All certificate students should enroll in DATA 555 in the spring semester of their second year. This course will facilitate the integration of the development of an approved data science product into the students’ existing ILE requirements.
All students should make a good faith effort to complete a data science component as a part of their ILE and enroll in DATA 555. However, if extenuating circumstances preclude a student from identifying an appropriate data science component for their ILE, then an additional 4 credit hours of electives may be completed in lieu of DATA 555.
Additional Requirements
To satisfy the certificate APE requirement, either:
- A data science-related APE should be completed
- 3 additional credit hours from the list of electives above should be completed
We will offer a 2-credit Current Topics in Data Science course (DATA 555) that students will complete in the spring semester of the second year. This course must be taken in addition to each degree program’s specific ILE requirements.

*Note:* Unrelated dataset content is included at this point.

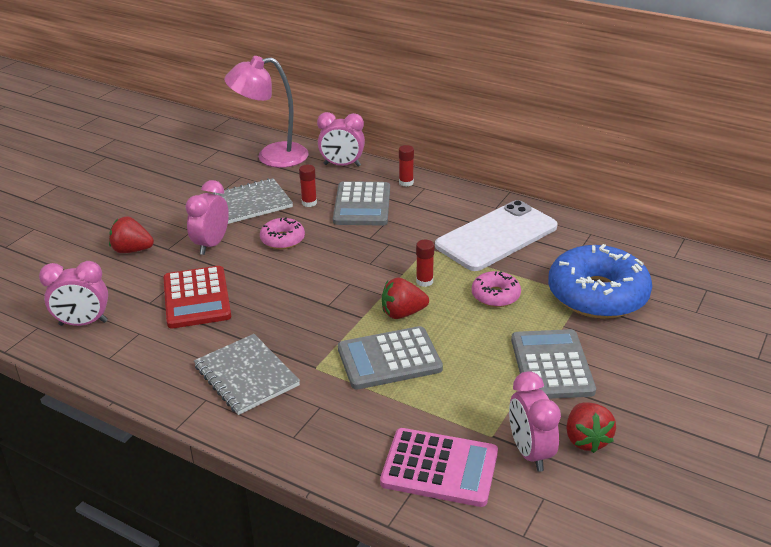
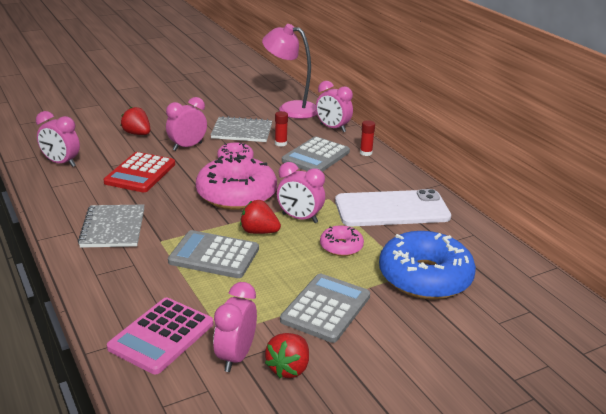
camera: 30 degrees right, 5 degrees down
pink calculator [380,428,498,507] -> pink calculator turned 75 degrees clockwise [107,298,213,374]
red glue stick [416,240,434,287] -> pink clock [277,162,325,223]
none -> pink donut [196,154,277,210]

If a project cannot be identified, then the student must complete an additional 4 credit hours of electives from the list of acceptable elective courses.
Admissions
Declaring Intent
Each fall semester students will declare their interest in the certificate by submitting a formal declaration of intent. The declaration will ask students to answer specific questions to gauge the student’s interest and desire to complete the Data Science Certificate.
Please note: the declaration of intent form requires that you sign in using your emory.edu email. Students are responsible for enrolling in required and elective courses each semester prior to add/drop/swap ends. Additionally, the department is unable to increase enrollment capacity.